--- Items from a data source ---
╔══
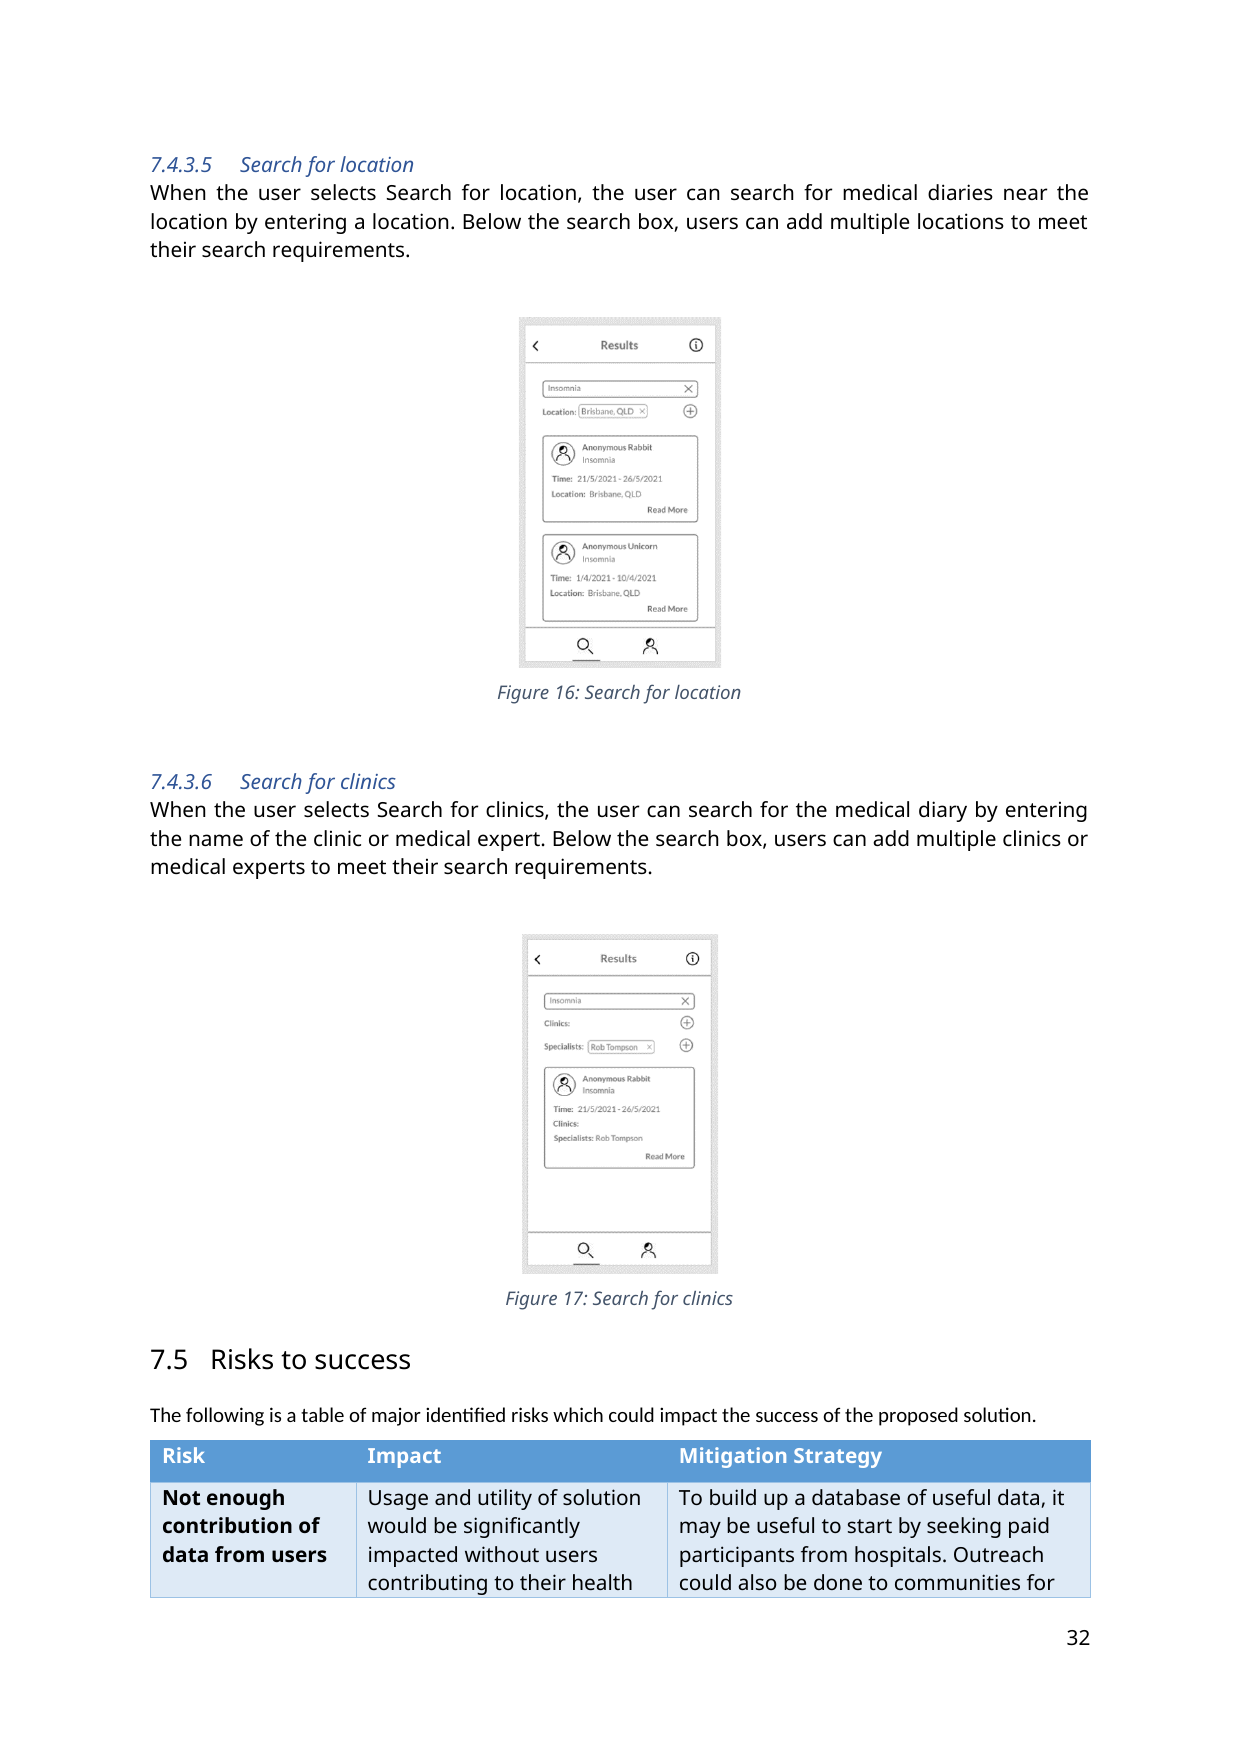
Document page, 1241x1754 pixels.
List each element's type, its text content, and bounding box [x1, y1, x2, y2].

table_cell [357, 1483, 667, 1597]
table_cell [668, 1483, 1090, 1597]
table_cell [151, 1483, 356, 1597]
table_header Mitigation Strategy [668, 1441, 1090, 1482]
text Figure 17: Search for clinics [150, 1286, 1090, 1311]
picture [522, 934, 719, 1274]
subtitle Search for clinics [150, 767, 1090, 795]
text When the user selects Search for location, the user can search for medical diaries near the location by entering a location. Below the search box, users can add multiple locations to meet their search requirements. [150, 178, 1090, 264]
subtitle Risks to success [150, 1340, 1090, 1377]
table_header Risk [151, 1441, 356, 1482]
subtitle Search for location [150, 150, 1090, 178]
list The following is a table of major identified risks which could impact the success of the proposed solution. [150, 1402, 1090, 1428]
text When the user selects Search for clinics, the user can search for the medical diary by entering the name of the clinic or medical expert. Below the search box, users can add multiple clinics or medical experts to meet their search requirements. [150, 795, 1090, 881]
picture [518, 317, 722, 668]
text Figure 16: Search for location [150, 680, 1090, 705]
table_header Impact [357, 1441, 667, 1482]
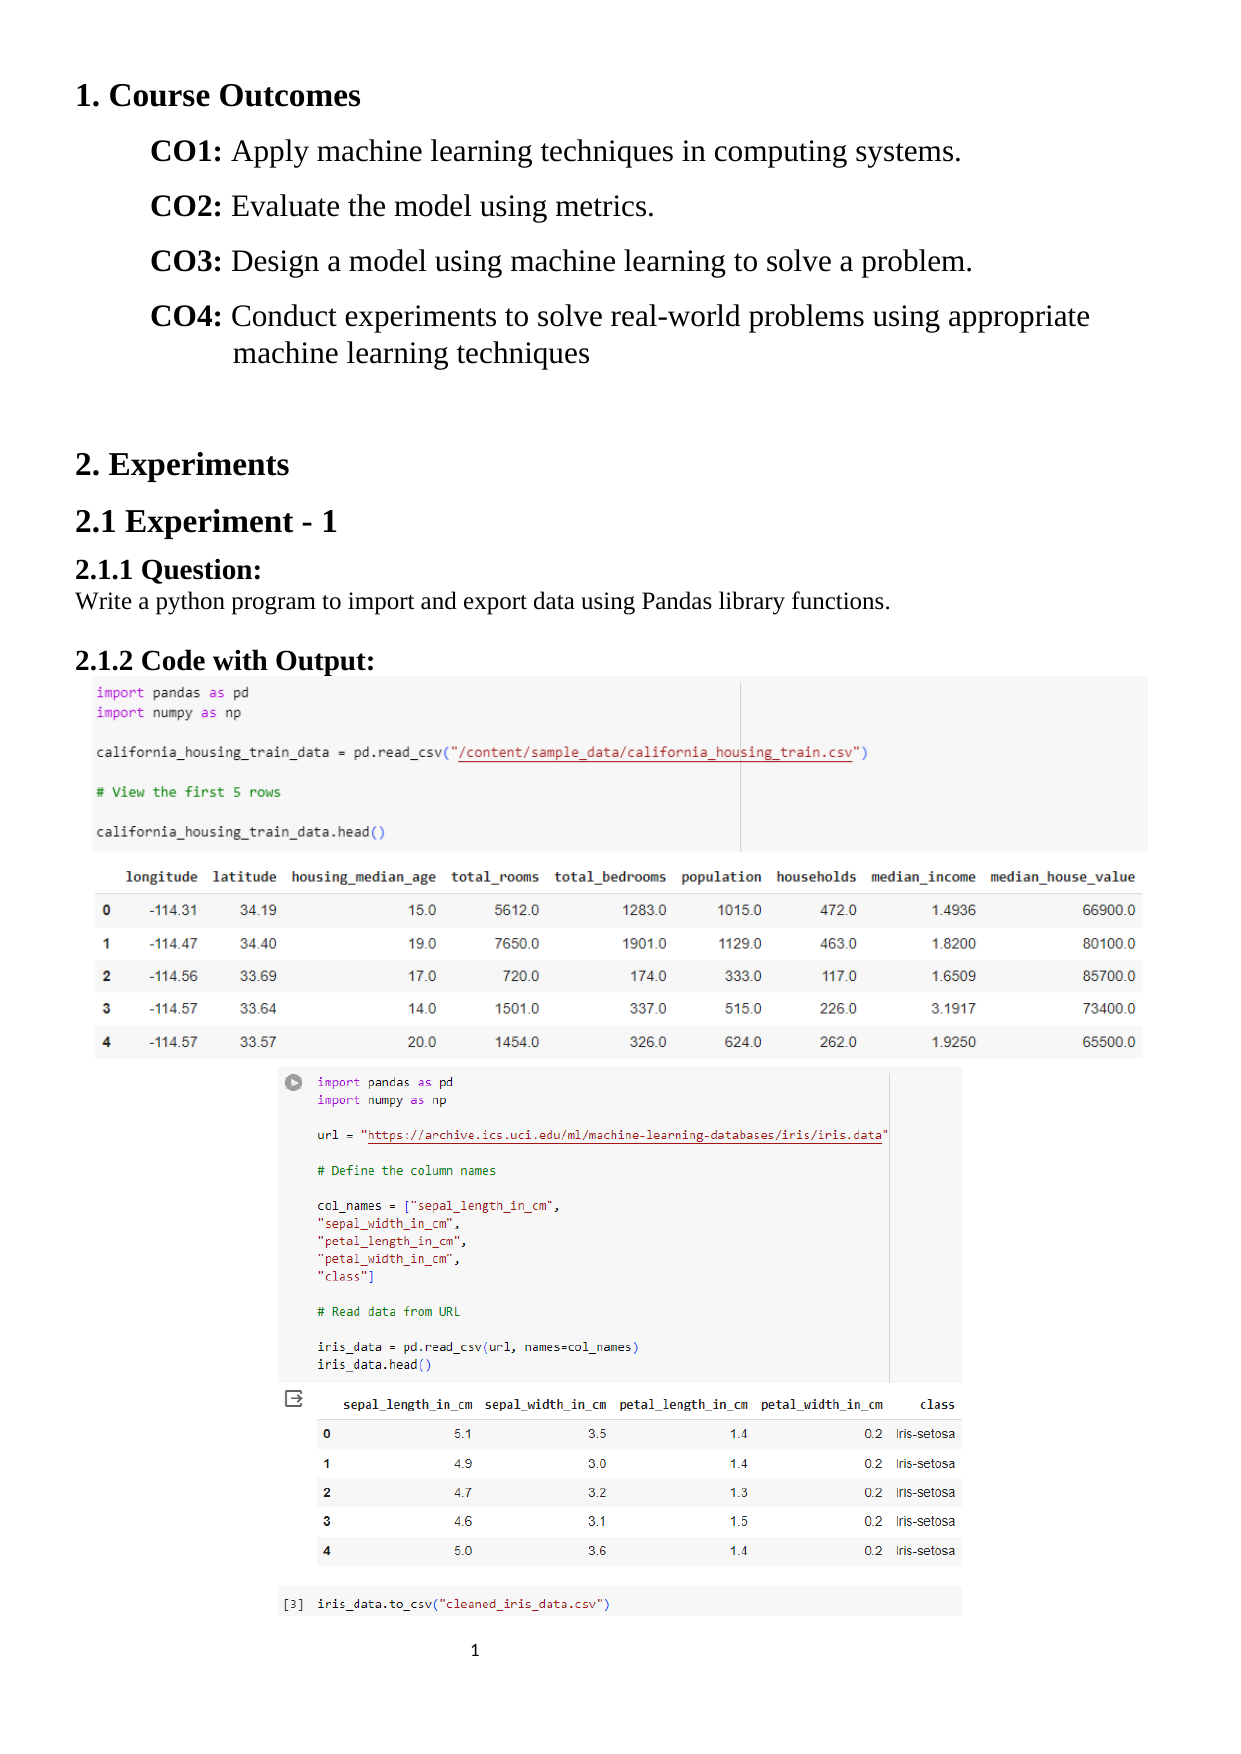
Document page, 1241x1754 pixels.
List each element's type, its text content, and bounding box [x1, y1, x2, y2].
╚══
--- TO DO ---
Every record should be duplicated exactly, though any picture in it must be left out.

--- ANSWER AREA ---
Document page, 1241x1754 pixels.
List each element's type, its text content, and bounding box [x1, y1, x2, y2].

table_cell [357, 1483, 667, 1597]
table_cell [668, 1483, 1090, 1597]
table_cell [151, 1483, 356, 1597]
table_header Mitigation Strategy [668, 1441, 1090, 1482]
text Figure 17: Search for clinics [150, 1286, 1090, 1311]
picture [522, 934, 719, 1274]
subtitle Search for clinics [150, 767, 1090, 795]
text When the user selects Search for location, the user can search for medical diaries near the location by entering a location. Below the search box, users can add multiple locations to meet their search requirements. [150, 178, 1090, 264]
subtitle Risks to success [150, 1340, 1090, 1377]
table_header Risk [151, 1441, 356, 1482]
subtitle Search for location [150, 150, 1090, 178]
list The following is a table of major identified risks which could impact the success of the proposed solution. [150, 1402, 1090, 1428]
text When the user selects Search for clinics, the user can search for the medical diary by entering the name of the clinic or medical expert. Below the search box, users can add multiple clinics or medical experts to meet their search requirements. [150, 795, 1090, 881]
picture [518, 317, 722, 668]
text Figure 16: Search for location [150, 680, 1090, 705]
table_header Impact [357, 1441, 667, 1482]
Document page, 1241x1754 pixels.
List each element's type, its text content, and bounding box [x1, y1, x2, y2].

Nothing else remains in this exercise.